Wednesday, November 4, 2009

Alyce & Roger, I haven't forgotten you

Dear Alyce and Roger of Alyce & Roger's Fruit Stand,

I know after my visit, I promised to write up a nice blog entry of your lovely displays. There really isn't a specific reason it hasn't happened, other than work slammed me and I turned into a cooking machine, temporarily holding little regard for the simple nuance of a gourd or the beauty in a humble heirloom potato.
I haven't forgotten you, though. What a wonderful weekend we had in the Catskills for our friends, Matt and Nicole's wedding. We had a blast, even staying an extra day to fit in some fishing, fruit stands, and a little more fresh air. The highlight of the fall, we returned to the city rested with some gorgeous golden fingerling potatoes and our first fall decor of the year--some quirky and cute miniature gourds.

We promise to return sooner than later. It may not be till spring, but we would love to catch a glimpse of the first herbs, sprouts, and asparagus of the season!

Thanks for the great pics and even better potatoes!

Sincerely, Catherine Hoffman

p.s. Below is my favorite fingerling potato preparation.

If you are ever near Mt. Tremper, NY in the Catskills and want some lovingly harvested produce, stop by Alyce & Roger's Fruit Stand and tell them where you heard about them!

Alyce & Roger's Fruit Stand
Rte. 28
Mt. Tremper, NY 12457
(847) 688-3114

Rosemary-roasted Fingerling Potatoes
This is fast, easy, and good--perfect for this time of year when we are all too busy to mess with intricate weekday meals. Enjoy!

2-3 lbs fingerling potatoes
3 qt. salted water
1/2 cup thinly sliced onions
3 T extra virgin olive oil
1 t minced garlic
3 T fresh rosemary (dried works if you are in a pinch)
1 t sea salt
freshly ground black pepper
1-2 T freshly squeezed lemon juice

Wash potatoes and place in a good sized pot. Fill with water and salt and bring to a boil. Boil 15 minutes and drain in a colander.

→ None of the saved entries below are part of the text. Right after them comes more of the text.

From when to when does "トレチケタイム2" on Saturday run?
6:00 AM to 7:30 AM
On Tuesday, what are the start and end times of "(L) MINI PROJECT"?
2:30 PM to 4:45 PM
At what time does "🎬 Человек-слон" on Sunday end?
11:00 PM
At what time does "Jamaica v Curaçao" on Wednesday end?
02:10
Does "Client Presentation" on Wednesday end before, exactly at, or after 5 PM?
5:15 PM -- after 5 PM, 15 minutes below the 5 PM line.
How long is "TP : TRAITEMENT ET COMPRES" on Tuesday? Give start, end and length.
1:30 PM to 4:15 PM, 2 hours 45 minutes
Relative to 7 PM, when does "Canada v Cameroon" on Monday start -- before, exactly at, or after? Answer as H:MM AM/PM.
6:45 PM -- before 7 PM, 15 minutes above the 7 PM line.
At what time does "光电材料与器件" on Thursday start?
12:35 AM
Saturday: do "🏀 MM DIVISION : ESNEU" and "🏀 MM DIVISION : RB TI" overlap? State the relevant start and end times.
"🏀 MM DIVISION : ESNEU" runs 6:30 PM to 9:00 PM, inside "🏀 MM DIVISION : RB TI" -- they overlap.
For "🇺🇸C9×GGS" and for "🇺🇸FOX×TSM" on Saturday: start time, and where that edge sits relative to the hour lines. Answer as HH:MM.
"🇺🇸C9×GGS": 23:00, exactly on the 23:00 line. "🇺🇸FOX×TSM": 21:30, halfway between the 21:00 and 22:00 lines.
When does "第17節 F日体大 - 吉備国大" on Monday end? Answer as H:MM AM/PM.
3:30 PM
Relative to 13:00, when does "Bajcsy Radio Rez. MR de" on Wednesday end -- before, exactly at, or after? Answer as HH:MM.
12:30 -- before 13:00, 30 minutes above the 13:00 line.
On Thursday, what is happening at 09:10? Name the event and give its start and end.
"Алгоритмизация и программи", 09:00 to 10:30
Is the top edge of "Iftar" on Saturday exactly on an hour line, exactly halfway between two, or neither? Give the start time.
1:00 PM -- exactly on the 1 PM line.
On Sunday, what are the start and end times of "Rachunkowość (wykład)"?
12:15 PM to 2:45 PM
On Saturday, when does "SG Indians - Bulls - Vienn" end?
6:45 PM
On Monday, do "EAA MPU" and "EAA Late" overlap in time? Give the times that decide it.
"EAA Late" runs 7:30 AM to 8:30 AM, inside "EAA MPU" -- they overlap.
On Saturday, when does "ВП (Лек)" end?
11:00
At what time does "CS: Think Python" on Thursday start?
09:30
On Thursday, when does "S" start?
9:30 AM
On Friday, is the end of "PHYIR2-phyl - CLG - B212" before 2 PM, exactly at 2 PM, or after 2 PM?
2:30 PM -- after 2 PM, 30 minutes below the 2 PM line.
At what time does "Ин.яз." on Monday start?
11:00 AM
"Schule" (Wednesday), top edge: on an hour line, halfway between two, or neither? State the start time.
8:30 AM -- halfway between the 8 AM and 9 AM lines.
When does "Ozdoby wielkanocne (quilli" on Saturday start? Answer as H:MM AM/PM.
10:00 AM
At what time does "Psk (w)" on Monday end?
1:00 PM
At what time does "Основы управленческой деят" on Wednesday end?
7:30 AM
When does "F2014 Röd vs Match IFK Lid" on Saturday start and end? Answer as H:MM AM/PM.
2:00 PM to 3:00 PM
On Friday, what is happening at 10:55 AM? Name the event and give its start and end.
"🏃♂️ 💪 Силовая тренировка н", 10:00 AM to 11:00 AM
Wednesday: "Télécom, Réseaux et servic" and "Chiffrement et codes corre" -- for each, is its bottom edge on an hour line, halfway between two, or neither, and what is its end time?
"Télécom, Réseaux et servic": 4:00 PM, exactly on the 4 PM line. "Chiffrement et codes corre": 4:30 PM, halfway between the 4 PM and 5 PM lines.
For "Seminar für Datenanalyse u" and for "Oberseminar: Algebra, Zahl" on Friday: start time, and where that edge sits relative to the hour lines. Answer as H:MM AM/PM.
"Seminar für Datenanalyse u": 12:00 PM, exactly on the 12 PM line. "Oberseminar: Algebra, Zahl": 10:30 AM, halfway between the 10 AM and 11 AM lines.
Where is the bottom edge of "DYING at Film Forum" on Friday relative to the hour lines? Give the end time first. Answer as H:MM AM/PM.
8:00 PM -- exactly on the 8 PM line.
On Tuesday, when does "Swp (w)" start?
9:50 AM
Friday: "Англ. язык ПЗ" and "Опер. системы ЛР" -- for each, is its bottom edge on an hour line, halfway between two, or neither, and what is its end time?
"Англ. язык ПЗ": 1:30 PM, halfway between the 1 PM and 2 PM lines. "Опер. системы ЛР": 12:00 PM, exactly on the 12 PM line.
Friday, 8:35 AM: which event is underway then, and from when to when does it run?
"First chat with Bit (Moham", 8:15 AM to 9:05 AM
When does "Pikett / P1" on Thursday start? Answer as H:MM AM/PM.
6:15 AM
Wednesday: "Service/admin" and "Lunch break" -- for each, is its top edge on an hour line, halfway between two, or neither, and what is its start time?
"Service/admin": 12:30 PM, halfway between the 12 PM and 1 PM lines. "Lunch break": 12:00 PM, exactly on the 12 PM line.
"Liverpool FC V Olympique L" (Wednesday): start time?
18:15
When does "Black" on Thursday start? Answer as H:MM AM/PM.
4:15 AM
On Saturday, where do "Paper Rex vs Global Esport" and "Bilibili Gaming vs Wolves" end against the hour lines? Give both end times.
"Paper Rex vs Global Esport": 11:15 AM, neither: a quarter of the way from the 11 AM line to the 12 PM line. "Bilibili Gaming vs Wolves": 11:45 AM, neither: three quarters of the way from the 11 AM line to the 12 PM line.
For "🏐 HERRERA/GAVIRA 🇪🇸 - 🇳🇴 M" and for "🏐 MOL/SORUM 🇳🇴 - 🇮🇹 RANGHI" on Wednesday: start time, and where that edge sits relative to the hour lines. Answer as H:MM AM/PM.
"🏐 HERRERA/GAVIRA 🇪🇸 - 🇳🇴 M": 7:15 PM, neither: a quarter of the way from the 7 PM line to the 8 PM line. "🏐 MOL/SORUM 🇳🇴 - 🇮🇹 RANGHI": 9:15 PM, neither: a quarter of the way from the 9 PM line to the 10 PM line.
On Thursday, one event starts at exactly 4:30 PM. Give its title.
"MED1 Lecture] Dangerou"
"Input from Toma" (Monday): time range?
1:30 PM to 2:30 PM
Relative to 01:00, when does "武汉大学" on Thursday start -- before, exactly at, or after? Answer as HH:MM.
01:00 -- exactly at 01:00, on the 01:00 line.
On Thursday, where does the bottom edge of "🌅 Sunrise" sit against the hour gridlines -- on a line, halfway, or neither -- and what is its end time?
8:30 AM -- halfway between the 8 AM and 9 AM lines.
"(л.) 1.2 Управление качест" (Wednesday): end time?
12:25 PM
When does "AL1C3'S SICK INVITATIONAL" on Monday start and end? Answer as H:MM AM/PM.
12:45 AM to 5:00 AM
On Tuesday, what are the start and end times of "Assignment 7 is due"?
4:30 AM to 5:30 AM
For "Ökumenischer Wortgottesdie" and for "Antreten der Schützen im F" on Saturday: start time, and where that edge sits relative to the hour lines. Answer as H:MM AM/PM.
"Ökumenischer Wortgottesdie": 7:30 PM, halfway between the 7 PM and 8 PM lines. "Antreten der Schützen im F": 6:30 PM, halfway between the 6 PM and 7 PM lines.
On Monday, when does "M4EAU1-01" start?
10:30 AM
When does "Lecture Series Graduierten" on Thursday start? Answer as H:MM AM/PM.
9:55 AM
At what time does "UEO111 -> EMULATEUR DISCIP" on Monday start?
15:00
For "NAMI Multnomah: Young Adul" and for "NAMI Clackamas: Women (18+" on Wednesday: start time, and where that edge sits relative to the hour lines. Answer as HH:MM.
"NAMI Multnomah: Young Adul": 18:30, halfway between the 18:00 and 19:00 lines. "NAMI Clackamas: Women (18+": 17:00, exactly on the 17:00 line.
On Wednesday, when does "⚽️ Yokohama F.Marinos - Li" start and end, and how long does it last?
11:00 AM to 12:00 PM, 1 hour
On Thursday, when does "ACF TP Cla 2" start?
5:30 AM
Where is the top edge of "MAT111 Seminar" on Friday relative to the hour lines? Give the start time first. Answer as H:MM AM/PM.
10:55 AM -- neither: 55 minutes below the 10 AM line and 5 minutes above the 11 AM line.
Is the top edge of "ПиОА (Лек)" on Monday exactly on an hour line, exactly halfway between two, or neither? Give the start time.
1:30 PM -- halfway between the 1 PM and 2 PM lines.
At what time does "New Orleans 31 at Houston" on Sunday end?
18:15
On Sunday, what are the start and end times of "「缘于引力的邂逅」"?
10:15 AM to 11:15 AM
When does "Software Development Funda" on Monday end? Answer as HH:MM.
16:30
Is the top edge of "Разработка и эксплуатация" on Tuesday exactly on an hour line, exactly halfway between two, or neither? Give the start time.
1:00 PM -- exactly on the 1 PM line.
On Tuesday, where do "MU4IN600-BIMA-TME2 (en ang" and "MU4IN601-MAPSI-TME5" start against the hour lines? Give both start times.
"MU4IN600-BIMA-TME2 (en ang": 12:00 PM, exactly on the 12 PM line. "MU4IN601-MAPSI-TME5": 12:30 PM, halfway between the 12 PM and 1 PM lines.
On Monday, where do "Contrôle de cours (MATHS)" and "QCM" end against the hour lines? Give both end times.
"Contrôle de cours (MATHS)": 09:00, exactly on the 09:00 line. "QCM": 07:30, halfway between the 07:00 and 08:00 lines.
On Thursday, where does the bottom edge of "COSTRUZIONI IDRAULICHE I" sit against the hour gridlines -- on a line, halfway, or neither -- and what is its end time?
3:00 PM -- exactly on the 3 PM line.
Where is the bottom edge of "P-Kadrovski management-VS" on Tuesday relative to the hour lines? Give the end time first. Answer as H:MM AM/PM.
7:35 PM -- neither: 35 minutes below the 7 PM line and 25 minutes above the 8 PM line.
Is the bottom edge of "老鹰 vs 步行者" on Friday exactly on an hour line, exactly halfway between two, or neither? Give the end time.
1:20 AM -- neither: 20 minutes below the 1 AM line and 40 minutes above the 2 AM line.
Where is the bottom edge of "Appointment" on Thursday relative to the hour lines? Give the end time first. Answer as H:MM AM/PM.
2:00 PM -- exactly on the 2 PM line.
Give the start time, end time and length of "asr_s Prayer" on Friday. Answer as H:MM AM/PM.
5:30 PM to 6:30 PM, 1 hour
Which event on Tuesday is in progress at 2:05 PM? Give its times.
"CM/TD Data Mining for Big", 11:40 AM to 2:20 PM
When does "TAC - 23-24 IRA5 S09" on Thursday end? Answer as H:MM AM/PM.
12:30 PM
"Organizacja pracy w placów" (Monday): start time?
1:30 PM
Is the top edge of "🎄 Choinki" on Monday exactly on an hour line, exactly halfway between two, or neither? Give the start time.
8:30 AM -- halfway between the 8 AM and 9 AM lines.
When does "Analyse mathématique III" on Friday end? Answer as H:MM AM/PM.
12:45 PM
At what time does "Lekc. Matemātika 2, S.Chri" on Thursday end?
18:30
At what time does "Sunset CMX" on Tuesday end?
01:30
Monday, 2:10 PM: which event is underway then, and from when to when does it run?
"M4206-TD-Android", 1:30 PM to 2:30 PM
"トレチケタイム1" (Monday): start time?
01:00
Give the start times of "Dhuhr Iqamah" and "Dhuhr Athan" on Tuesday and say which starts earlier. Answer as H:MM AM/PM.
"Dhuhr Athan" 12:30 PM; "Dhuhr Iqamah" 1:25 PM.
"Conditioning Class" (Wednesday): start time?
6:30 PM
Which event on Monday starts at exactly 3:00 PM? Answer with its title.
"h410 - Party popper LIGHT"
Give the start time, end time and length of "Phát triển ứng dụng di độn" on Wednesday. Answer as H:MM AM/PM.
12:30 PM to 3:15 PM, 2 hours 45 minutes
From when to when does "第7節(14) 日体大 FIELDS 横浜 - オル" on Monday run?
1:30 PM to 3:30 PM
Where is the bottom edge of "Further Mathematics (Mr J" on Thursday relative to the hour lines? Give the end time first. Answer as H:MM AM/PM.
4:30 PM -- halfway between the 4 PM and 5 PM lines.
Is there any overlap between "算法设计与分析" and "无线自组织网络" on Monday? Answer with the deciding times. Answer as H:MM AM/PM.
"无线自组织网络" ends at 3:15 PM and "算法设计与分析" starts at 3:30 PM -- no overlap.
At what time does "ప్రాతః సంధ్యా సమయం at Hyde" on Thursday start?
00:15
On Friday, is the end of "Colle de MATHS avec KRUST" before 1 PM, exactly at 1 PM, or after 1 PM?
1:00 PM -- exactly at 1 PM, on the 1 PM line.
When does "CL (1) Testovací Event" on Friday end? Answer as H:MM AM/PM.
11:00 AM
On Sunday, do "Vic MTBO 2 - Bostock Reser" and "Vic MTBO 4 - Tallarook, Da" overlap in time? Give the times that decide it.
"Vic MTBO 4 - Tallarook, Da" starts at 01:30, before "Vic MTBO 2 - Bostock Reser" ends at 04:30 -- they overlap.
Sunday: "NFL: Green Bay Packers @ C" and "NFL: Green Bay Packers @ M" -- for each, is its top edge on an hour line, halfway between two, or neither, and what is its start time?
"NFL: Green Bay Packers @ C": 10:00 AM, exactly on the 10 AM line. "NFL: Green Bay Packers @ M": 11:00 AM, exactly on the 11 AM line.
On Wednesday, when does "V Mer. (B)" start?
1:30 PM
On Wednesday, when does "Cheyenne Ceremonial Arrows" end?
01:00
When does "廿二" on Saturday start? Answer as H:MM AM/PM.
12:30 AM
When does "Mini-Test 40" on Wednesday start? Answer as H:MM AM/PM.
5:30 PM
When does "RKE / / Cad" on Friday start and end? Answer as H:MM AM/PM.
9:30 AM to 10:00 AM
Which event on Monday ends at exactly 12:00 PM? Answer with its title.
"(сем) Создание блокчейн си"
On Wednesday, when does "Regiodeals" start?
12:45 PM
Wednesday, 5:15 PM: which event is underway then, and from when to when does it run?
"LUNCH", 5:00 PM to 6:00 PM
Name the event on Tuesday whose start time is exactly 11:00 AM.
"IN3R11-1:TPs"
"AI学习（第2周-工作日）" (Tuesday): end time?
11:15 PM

Preheat oven to 400 degrees. Place potatoes and onions in a single layer in a roasting pan. Drizzle olive oil over mixture and add garlic, rosemary, salt, and pepper. Rub seasonings into potatoes gently to distribute.

Roast for about 30 minutes, uncovered, until potatoes begin to brown and skins begin to wrinkle. When they are fragrant, brown, and wrinkled, finish with a bit of lemon juice and serve!

**If you make this ahead of time, don't finish with lemon until serving time. Reheat in the oven, then finish with lemon.

1 comment:

Deborah said...

ooooohhhh, I love the idea of the addition of lemon at the end of cooking! Fingerlings are heaven.